Selecting Mechanical Parameters of a Monopode Jumping System with Reinforcement Learning
This work addresses the challenge of modeling nonlinearities in flexible legged systems for robotics, offering a method to optimize design parameters, though it appears incremental as it applies existing reinforcement learning techniques to a specific domain.
The authors tackled the problem of designing mechanical parameters for a flexible monopode jumping system by using reinforcement learning to learn both control strategies and mechanical parameters, demonstrating that the learned designs are optimal within the provided design space.

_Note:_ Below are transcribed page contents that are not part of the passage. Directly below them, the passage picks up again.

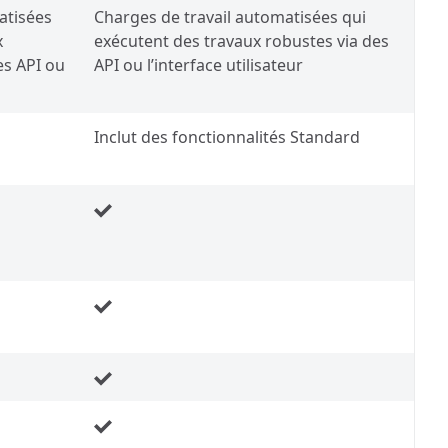
atisées
Charges de travail automatisées qui
x
exécutent des travaux robustes via des
es API ou
API ou l’interface utilisateur
Inclut des fonctionnalités Standard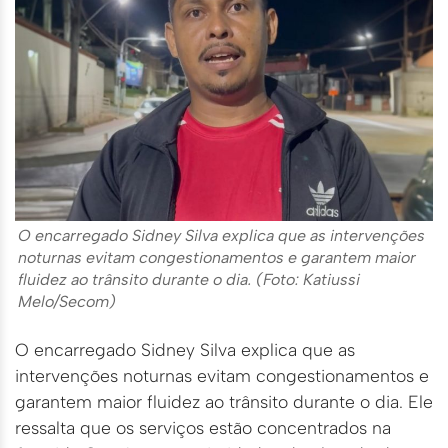
O encarregado Sidney Silva explica que as intervenções
noturnas evitam congestionamentos e garantem maior
fluidez ao trânsito durante o dia. (Foto: Katiussi
Melo/Secom)
O encarregado Sidney Silva explica que as
intervenções noturnas evitam congestionamentos e
garantem maior fluidez ao trânsito durante o dia. Ele
ressalta que os serviços estão concentrados na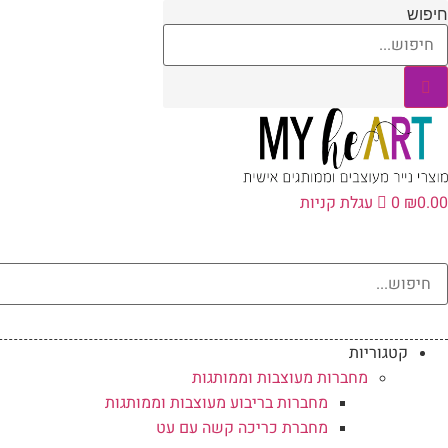
לג
חיפוש
תוכן
0.00
₪
0
עגלת קניות
קטגוריות
מחברות מעוצבות וממותגות
מחברות בריבוע מעוצבות וממותגות
מחברת כריכה קשה עם עט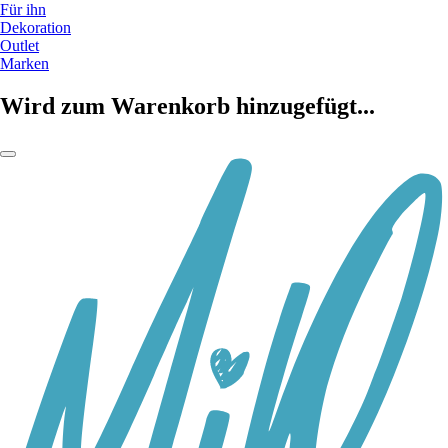
Für ihn
Dekoration
Outlet
Marken
Wird zum Warenkorb hinzugefügt...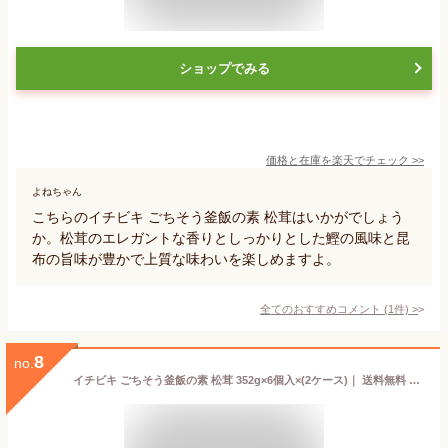
ショップでみる
価格と在庫を
楽天
でチェック
>>
よねちゃん
こちらのイチビキ ごちそう釜飯の素 松茸はいかがでしょう
か。松茸のエレガントな香りとしっかりとした鰹の風味と昆
布の旨味が豊かで上質な味わいを楽しめますよ。
全てのおすすめコメント
(
1
件)
>
8
no.
イチビキ ごちそう釜飯の素 松茸 352g×6個入×(2ケース)｜ 送料無料 調味料 炊き込みごはんの素 ご飯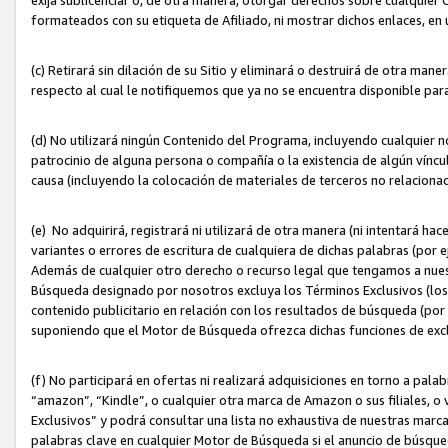
formateados con su etiqueta de Afiliado, ni mostrar dichos enlaces, en u
(c) Retirará sin dilación de su Sitio y eliminará o destruirá de otra m
respecto al cual le notifiquemos que ya no se encuentra disponible par
(d) No utilizará ningún Contenido del Programa, incluyendo cualquier
patrocinio de alguna persona o compañía o la existencia de algún víncul
causa (incluyendo la colocación de materiales de terceros no relacion
(e) No adquirirá, registrará ni utilizará de otra manera (ni intentará h
variantes o errores de escritura de cualquiera de dichas palabras (po
Además de cualquier otro derecho o recurso legal que tengamos a nuest
Búsqueda designado por nosotros excluya los Términos Exclusivos (los c
contenido publicitario en relación con los resultados de búsqueda (por 
suponiendo que el Motor de Búsqueda ofrezca dichas funciones de exc
(f) No participará en ofertas ni realizará adquisiciones en torno a pala
“amazon”, “Kindle”, o cualquier otra marca de Amazon o sus filiales, o 
Exclusivos” y podrá consultar una lista no exhaustiva de nuestras marc
palabras clave en cualquier Motor de Búsqueda si el anuncio de búsqu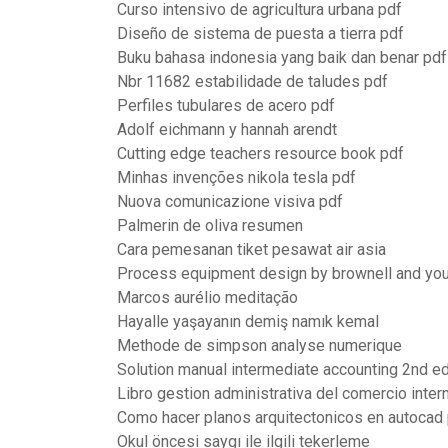
Curso intensivo de agricultura urbana pdf
Diseño de sistema de puesta a tierra pdf
Buku bahasa indonesia yang baik dan benar pdf
Nbr 11682 estabilidade de taludes pdf
Perfiles tubulares de acero pdf
Adolf eichmann y hannah arendt
Cutting edge teachers resource book pdf
Minhas invenções nikola tesla pdf
Nuova comunicazione visiva pdf
Palmerin de oliva resumen
Cara pemesanan tiket pesawat air asia
Process equipment design by brownell and yo
Marcos aurélio meditação
Hayalle yaşayanın demiş namık kemal
Methode de simpson analyse numerique
Solution manual intermediate accounting 2nd ed
Libro gestion administrativa del comercio inter
Como hacer planos arquitectonicos en autocad
Okul öncesi saygı ile ilgili tekerleme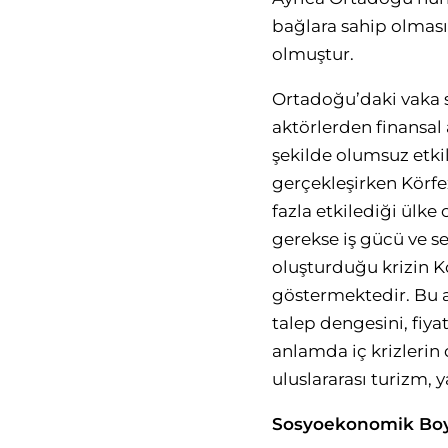
bağlara sahip olmas
olmuştur.
Ortadoğu’daki vaka s
aktörlerden finansa
şekilde olumsuz etki
gerçekleşirken Körfez
fazla etkilediği ülk
gerekse iş gücü ve 
oluşturduğu krizin K
göstermektedir. Bu a
talep dengesini, fiya
anlamda iç krizlerin
uluslararası turizm, 
Sosyoekonomik Bo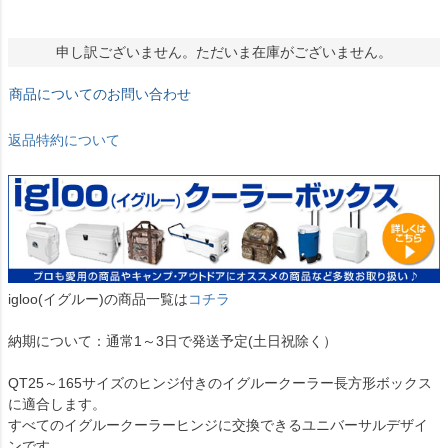
申し訳ございません。ただいま在庫がございません。
商品についてのお問い合わせ
返品特約について
igloo(イグルー)の商品一覧は
コチラ
納期について：通常1～3日で発送予定(土日祝除く）
QT25～165サイズのヒンジ付きのイグルークーラー長方形ボックス
に適合します。
すべてのイグルークーラーヒンジに交換できるユニバーサルデザイ
ンです。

Legged systems have many advantages when compared to their wheeled counterparts. For example, they can more easily navigate extreme, uneven terrain. However, there are disadvantages as well, particularly the difficulty seen in modeling the nonlinearities of the system. Research has shown that using flexible components within legged locomotive systems improves performance measures such as efficiency and running velocity. Because of the difficulties encountered in modeling flexible systems, control methods such as reinforcement learning can be used to define control strategies. Furthermore, reinforcement learning can be tasked with learning mechanical parameters of a system to match a control input. It is shown in this work that when deploying reinforcement learning to find design parameters for a pogo-stick jumping system, the designs the agents learn are optimal within the design space provided to the agents.